Harpagophytum vindt toepassing bij lendenpijn, ischias, verstuiking, ontwrichting, spierpijn, peesontsteking en fibrositis (bindweefselontsteking).

Duivelsklauw heeft een cholesterolverlagende werking en vermindert de hoeveelheid urinezuur in het bloed. Het laatste is vooral belangrijk bij de behandeling van jicht.

Alfred Vogel roemde duivelsklauw vooral vanwege de positieve uitwerking op de lever. Zijn visie was dat een gunstige uitwerking op stofwisselingsziekten (jicht, reuma, artritis) en veel andere ziekten wordt verkregen door alles wat de lever positief beïnvloedt en haar functies bevordert.

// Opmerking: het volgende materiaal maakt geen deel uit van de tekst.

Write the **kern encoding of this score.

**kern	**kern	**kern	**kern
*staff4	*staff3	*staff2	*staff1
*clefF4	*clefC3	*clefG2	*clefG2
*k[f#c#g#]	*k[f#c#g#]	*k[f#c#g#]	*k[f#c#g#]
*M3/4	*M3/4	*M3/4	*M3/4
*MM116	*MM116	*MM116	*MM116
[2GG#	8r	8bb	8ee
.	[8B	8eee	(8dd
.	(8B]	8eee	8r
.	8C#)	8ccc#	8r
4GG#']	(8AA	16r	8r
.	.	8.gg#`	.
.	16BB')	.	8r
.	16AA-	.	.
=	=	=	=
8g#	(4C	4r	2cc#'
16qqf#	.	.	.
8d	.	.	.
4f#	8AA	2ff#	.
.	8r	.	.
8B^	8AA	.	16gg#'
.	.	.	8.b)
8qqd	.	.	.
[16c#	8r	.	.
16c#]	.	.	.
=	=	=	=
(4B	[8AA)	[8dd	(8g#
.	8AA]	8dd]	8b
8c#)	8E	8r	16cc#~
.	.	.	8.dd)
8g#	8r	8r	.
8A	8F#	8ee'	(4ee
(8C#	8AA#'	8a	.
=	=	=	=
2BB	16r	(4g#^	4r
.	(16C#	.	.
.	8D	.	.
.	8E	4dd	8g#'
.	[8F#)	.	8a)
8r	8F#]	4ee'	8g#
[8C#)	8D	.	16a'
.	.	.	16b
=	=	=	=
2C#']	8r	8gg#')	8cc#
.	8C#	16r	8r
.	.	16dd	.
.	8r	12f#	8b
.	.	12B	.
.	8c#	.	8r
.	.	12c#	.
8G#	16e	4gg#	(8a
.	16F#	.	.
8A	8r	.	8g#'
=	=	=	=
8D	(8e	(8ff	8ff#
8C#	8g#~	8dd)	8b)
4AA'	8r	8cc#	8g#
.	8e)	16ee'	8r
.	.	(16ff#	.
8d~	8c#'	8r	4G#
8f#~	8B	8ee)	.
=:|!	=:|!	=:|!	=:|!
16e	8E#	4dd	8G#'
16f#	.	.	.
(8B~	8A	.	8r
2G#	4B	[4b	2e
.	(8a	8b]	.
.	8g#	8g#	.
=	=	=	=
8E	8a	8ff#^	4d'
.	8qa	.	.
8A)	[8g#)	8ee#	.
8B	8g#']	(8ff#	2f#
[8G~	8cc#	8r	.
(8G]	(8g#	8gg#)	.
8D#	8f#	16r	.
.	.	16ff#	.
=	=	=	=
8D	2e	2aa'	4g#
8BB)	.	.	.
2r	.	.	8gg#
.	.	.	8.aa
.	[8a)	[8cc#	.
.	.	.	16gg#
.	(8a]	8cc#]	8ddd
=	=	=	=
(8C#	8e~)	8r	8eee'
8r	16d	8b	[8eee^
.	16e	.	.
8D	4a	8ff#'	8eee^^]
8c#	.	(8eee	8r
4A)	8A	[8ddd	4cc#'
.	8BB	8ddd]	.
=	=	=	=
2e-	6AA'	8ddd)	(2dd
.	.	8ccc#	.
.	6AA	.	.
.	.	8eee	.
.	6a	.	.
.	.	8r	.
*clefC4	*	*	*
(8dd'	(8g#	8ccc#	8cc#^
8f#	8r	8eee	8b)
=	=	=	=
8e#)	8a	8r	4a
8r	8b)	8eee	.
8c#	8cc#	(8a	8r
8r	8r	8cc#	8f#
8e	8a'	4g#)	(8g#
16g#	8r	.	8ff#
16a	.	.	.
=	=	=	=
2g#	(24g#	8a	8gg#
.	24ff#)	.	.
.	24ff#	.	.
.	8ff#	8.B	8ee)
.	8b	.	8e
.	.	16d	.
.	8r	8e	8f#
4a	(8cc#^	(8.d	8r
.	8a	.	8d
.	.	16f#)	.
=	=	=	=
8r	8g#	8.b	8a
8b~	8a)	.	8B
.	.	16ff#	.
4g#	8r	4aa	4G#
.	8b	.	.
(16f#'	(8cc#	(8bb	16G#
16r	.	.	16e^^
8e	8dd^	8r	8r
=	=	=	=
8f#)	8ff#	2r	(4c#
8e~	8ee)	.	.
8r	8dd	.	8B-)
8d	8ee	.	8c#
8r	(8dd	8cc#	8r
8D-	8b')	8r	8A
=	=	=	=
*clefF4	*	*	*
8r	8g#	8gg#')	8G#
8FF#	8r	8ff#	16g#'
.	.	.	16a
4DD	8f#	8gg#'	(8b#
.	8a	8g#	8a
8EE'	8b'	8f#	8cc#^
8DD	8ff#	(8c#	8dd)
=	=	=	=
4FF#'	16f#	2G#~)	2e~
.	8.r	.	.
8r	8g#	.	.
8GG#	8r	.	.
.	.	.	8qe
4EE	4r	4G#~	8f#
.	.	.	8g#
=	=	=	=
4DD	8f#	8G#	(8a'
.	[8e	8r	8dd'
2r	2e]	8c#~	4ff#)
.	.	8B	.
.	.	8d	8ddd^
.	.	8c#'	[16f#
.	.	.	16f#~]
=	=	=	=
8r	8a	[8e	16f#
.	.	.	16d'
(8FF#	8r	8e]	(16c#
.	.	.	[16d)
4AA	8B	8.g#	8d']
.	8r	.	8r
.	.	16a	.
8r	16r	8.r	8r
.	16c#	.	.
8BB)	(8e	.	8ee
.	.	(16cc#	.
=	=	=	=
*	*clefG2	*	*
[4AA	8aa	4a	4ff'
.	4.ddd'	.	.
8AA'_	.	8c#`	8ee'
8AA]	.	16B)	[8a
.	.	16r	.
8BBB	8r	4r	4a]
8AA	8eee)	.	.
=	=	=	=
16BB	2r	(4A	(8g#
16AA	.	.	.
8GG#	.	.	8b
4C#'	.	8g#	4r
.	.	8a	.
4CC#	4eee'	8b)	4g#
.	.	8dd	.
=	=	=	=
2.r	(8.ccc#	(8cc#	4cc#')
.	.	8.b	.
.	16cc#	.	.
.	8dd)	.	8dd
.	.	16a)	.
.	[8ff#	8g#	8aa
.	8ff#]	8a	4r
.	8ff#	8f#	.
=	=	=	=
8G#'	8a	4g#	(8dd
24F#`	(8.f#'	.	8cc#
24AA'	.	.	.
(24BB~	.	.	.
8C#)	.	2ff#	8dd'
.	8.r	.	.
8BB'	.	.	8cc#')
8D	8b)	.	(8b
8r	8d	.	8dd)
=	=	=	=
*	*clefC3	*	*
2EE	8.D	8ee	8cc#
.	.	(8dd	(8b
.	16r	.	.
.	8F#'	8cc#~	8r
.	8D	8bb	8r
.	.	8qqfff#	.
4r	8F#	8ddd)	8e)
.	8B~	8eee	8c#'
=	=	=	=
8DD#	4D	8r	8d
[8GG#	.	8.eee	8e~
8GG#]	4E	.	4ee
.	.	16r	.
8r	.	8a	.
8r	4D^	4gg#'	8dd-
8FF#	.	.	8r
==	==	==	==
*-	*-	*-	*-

Belangrijkste bestanddelen

De secundaire wortelknollen bevatten tussen de 0,1 en 2,0% iridoïden; de belangrijkste zijn harpagoside (een bitterstof), harpagide en procumbide.

Verwerking

De gedroogde secundaire wortelknollen zijn zeer moeilijk fijn te snijden. Ze worden daarom vers, direct na het uitgraven, kleingesneden en daarna pas gedroogd. In vroegere toepassingen werd hiervan een aftreksel gemaakt waarbij 4,5 gram fijngesneden wortel met 300 milliliter kokend water werd overgoten. Dit moest ongeveer 8 uur trekken. Het dan ontstane aftreksel had een zeer onaangename bittere smaak. Mede om die reden is er gezocht naar een andere vorm, waarbij de hoeveelheid werkzame bestanddelen overeenkomt met die welke in de literatuur wordt aanbevolen.

Toepassing

De geconcentreerde Harpagophytum procumbens wordt toegepast bij de behandeling van alle chronische degeneratieve reumatische aandoeningen. De plant heeft een pijnstillende en ontstekingsremmende werking. Bij artrose (‘slijtage’) is het nuttig om Harpagophytum te gebruiken indien er sprake is van toenemende pijnklachten.

Harpagophytum wordt over de hele wereld gebruikt in producten bij een groot scala aan spier- en gewrichtsaandoeningen. Glucobell van het merk Fytobell is hier een voorbeeld van.

Opmerking

De naam duivelsklauw kan enige verwarring geven. Er zijn namelijk nog enkele planten die zo worden aangeduid, zoals de witte en zwarte rapunzel (respectievelijk Phyteuma spicatum L. en Phyteuma nigrum). Het betreft hier twee planten van een geheel andere familie.